C-style arrays should be avoided in most cases
Because of the non-standard passing semantics (pass by address is used instead of pass by value) and risks associated with decayed arrays losing their length information, C-style arrays have generally fallen out of favor. We recommend avoiding them as much as possible.
Best practice
Avoid C-style arrays whenever practical.
- Prefer
std::string_view
for read-only strings (string literal symbolic constants and string parameters). - Prefer
std::string
for modifiable strings. - Prefer
std::array
for constexpr arrays. - Prefer
std::vector
for non-constexpr arrays.
As an aside…
In C++, arrays can be passed by reference, in which case the array argument won’t decay when passed to a function (but the reference to the array will still decay when evaluated). However, it’s easy to forget to apply this consistently, and one missed reference will lead to decaying arguments. Also, array reference parameters must have a fixed length, meaning the function can only handle arrays of one particular length.
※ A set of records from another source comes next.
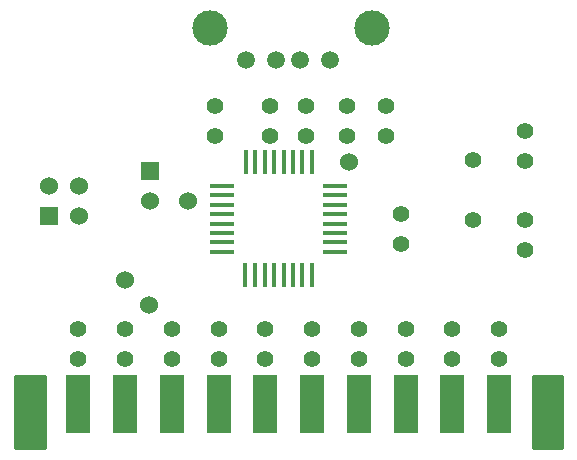
<source format=gbr>
G04 #@! TF.FileFunction,Soldermask,Bot*
%FSLAX46Y46*%
G04 Gerber Fmt 4.6, Leading zero omitted, Abs format (unit mm)*
G04 Created by KiCad (PCBNEW 4.0.7) date 08/25/20 08:50:58*
%MOMM*%
%LPD*%
G01*
G04 APERTURE LIST*
%ADD10C,0.150000*%
%ADD11R,2.000000X5.000000*%
%ADD12C,1.501140*%
%ADD13C,2.999740*%
%ADD14R,1.998980X0.449580*%
%ADD15R,0.449580X1.998980*%
%ADD16C,1.422400*%
%ADD17C,1.397000*%
%ADD18R,1.524000X1.524000*%
%ADD19C,1.524000*%
%ADD20C,0.254000*%
G04 APERTURE END LIST*
D10*
D11*
X232141600Y-152161100D03*
X228181600Y-152161100D03*
X224221600Y-152161100D03*
X220261600Y-152161100D03*
X216301600Y-152161100D03*
X212341600Y-152161100D03*
X208381600Y-152161100D03*
X204421600Y-152161100D03*
X200461600Y-152161100D03*
X196501600Y-152161100D03*
X192541600Y-152161100D03*
X188581600Y-152161100D03*
D12*
X206768700Y-123063000D03*
X209308700Y-123063000D03*
X211340700Y-123063000D03*
X213880700Y-123063000D03*
D13*
X203720700Y-120396000D03*
X217436700Y-120396000D03*
D14*
X214315040Y-139313920D03*
X214315040Y-138513820D03*
X214315040Y-137713720D03*
X214315040Y-136913620D03*
X214315040Y-136113520D03*
X214315040Y-135313420D03*
X214315040Y-134513320D03*
X214315040Y-133713220D03*
X204749400Y-133718300D03*
X204749400Y-139331700D03*
X204749400Y-138518900D03*
X204749400Y-137706100D03*
X204749400Y-136918700D03*
X204749400Y-136105900D03*
X204749400Y-135318500D03*
X204749400Y-134505700D03*
D15*
X212323680Y-131711700D03*
X211526120Y-131711700D03*
X210723480Y-131711700D03*
X209925920Y-131711700D03*
X209123280Y-131711700D03*
X208325720Y-131711700D03*
X207523080Y-131711700D03*
X206725520Y-131711700D03*
X212318600Y-141312900D03*
X211531200Y-141312900D03*
X210718400Y-141312900D03*
X209931000Y-141312900D03*
X209143600Y-141312900D03*
X208330800Y-141312900D03*
X207518000Y-141312900D03*
X206705200Y-141312900D03*
D16*
X225958400Y-136652000D03*
X225958400Y-131572000D03*
D17*
X204101700Y-129501900D03*
X204101700Y-126961900D03*
X230339900Y-129044700D03*
X230339900Y-131584700D03*
X230352600Y-139192000D03*
X230352600Y-136652000D03*
X219837000Y-136118600D03*
X219837000Y-138658600D03*
X215341200Y-126961900D03*
X215341200Y-129501900D03*
X208813400Y-126949200D03*
X208813400Y-129489200D03*
X211836000Y-126961900D03*
X211836000Y-129501900D03*
X218592400Y-126961900D03*
X218592400Y-129501900D03*
D18*
X190106300Y-136258300D03*
D19*
X190106300Y-133718300D03*
X192646300Y-136258300D03*
X192646300Y-133718300D03*
D17*
X224218500Y-145821400D03*
X224218500Y-148361400D03*
X220256100Y-145821400D03*
X220256100Y-148361400D03*
X216306400Y-145808700D03*
X216306400Y-148348700D03*
X212344000Y-145821400D03*
X212344000Y-148361400D03*
X208381600Y-145821400D03*
X208381600Y-148361400D03*
X204431900Y-145821400D03*
X204431900Y-148361400D03*
X200456800Y-145808700D03*
X200456800Y-148348700D03*
X196507100Y-145808700D03*
X196507100Y-148348700D03*
X228180900Y-145808700D03*
X228180900Y-148348700D03*
X192557400Y-145821400D03*
X192557400Y-148361400D03*
D18*
X198628000Y-132448300D03*
D19*
X198628000Y-134988300D03*
X198539100Y-143776700D03*
X196481700Y-141719300D03*
X201841100Y-134975600D03*
X215455500Y-131737100D03*
D20*
G36*
X233476800Y-155879800D02*
X231013000Y-155879800D01*
X231013000Y-149783800D01*
X233476800Y-149783800D01*
X233476800Y-155879800D01*
X233476800Y-155879800D01*
G37*
X233476800Y-155879800D02*
X231013000Y-155879800D01*
X231013000Y-149783800D01*
X233476800Y-149783800D01*
X233476800Y-155879800D01*
G36*
X189712600Y-155879800D02*
X187210700Y-155879800D01*
X187210700Y-149783800D01*
X189712600Y-149783800D01*
X189712600Y-155879800D01*
X189712600Y-155879800D01*
G37*
X189712600Y-155879800D02*
X187210700Y-155879800D01*
X187210700Y-149783800D01*
X189712600Y-149783800D01*
X189712600Y-155879800D01*
M02*

</source>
If we want a function that can handle arrays of different lengths, then we also have to use function templates. But if you’re going to do both of those things to “fix” C-style arrays, then you might as well just use std::array
!
So when are C-style arrays used in modern C++?
In modern C++, C-style arrays are typically used in two cases:
- To store const global (or const static local) program data. Because such arrays can be accessed directly from anywhere in the program, we do not need to pass the array, which avoids decay-related issues. The syntax for defining C-style arrays can be a little less wonky than
std::array
, and indexing such arrays does not have sign conversion issues like the standard library container classes do. - As parameters to functions or classes that want to handle non-constexpr C-style string arguments directly (rather than requiring a conversion to
std::string_view
). There are two possible reasons for this: First, converting a non-constexpr C-style string to astd::string_view
requires traversing the C-style string to determine its length. If the function is in a performance critical section of code and the length isn’t needed (e.g. because the function is going to traverse the string anyway) then avoiding the conversion may be useful. Second, if the function (or class) calls other functions that expect C-style strings, converting to astd::string_view
just to convert back may be suboptimal (unless you have other reasons for wanting astd::string_view
).
Quiz time
Question #1
What is array decay, and why is it a problem?
Question #2
Why do C-style strings (which are C-style arrays) use a null terminator?
Question #3
Extra credit: Why do C-style strings use a null-terminator instead of requiring both the decayed C-style string and explicit length information to be passed to a function?